start Stored data

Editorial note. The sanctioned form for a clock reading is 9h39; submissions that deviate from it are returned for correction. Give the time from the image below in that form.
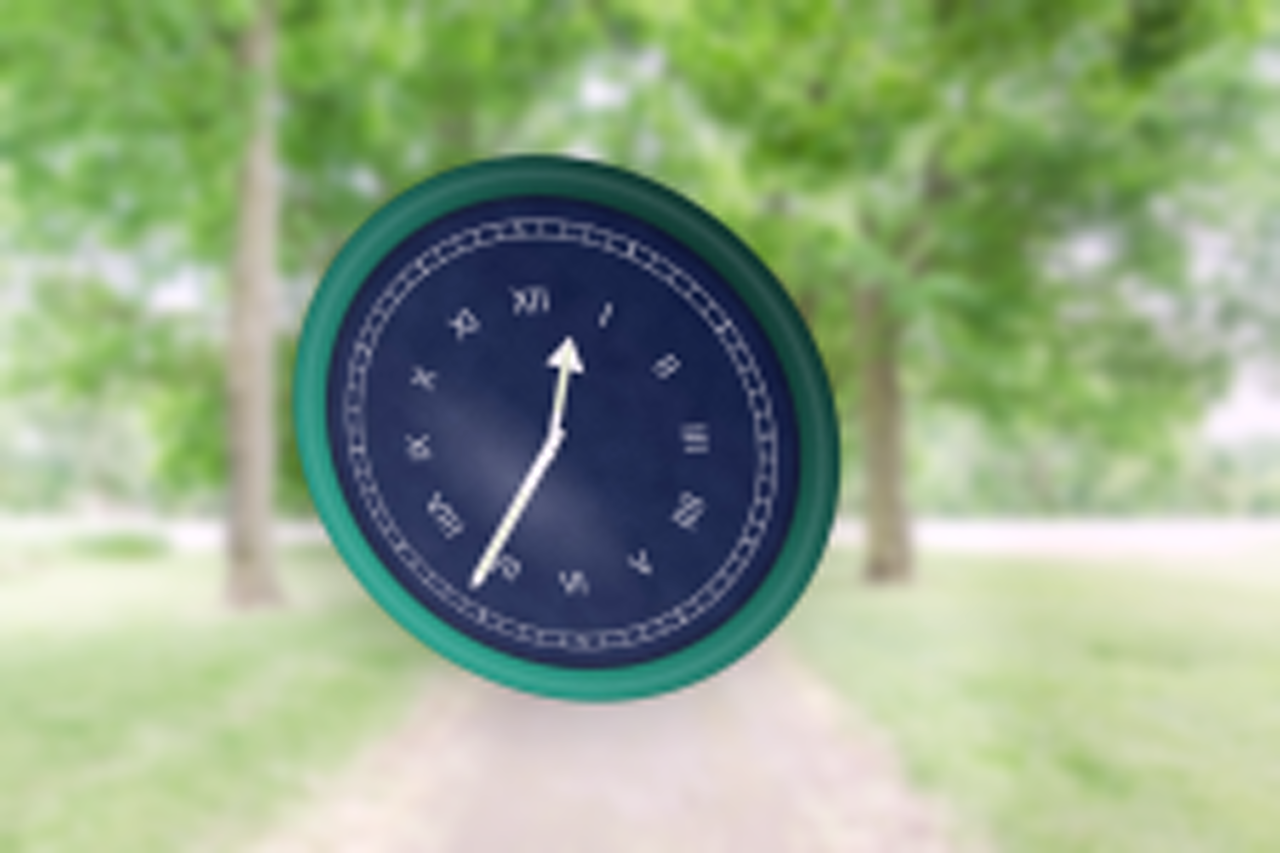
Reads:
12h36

end Stored data
start Stored data

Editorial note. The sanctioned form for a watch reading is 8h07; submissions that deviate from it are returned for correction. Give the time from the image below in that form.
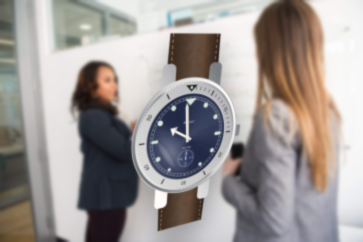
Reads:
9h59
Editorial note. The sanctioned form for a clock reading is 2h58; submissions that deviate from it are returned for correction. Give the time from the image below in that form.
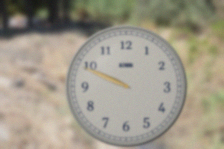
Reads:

end Stored data
start Stored data

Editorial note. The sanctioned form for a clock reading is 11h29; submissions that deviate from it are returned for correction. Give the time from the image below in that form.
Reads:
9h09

end Stored data

◆ Exercise aim
From the data above, copy out every line that contains the string "returned". Matching is case-sensitive.

◆ Written response
Editorial note. The sanctioned form for a clock reading is 9h39; submissions that deviate from it are returned for correction. Give the time from the image below in that form.
Editorial note. The sanctioned form for a watch reading is 8h07; submissions that deviate from it are returned for correction. Give the time from the image below in that form.
Editorial note. The sanctioned form for a clock reading is 2h58; submissions that deviate from it are returned for correction. Give the time from the image below in that form.
Editorial note. The sanctioned form for a clock reading is 11h29; submissions that deviate from it are returned for correction. Give the time from the image below in that form.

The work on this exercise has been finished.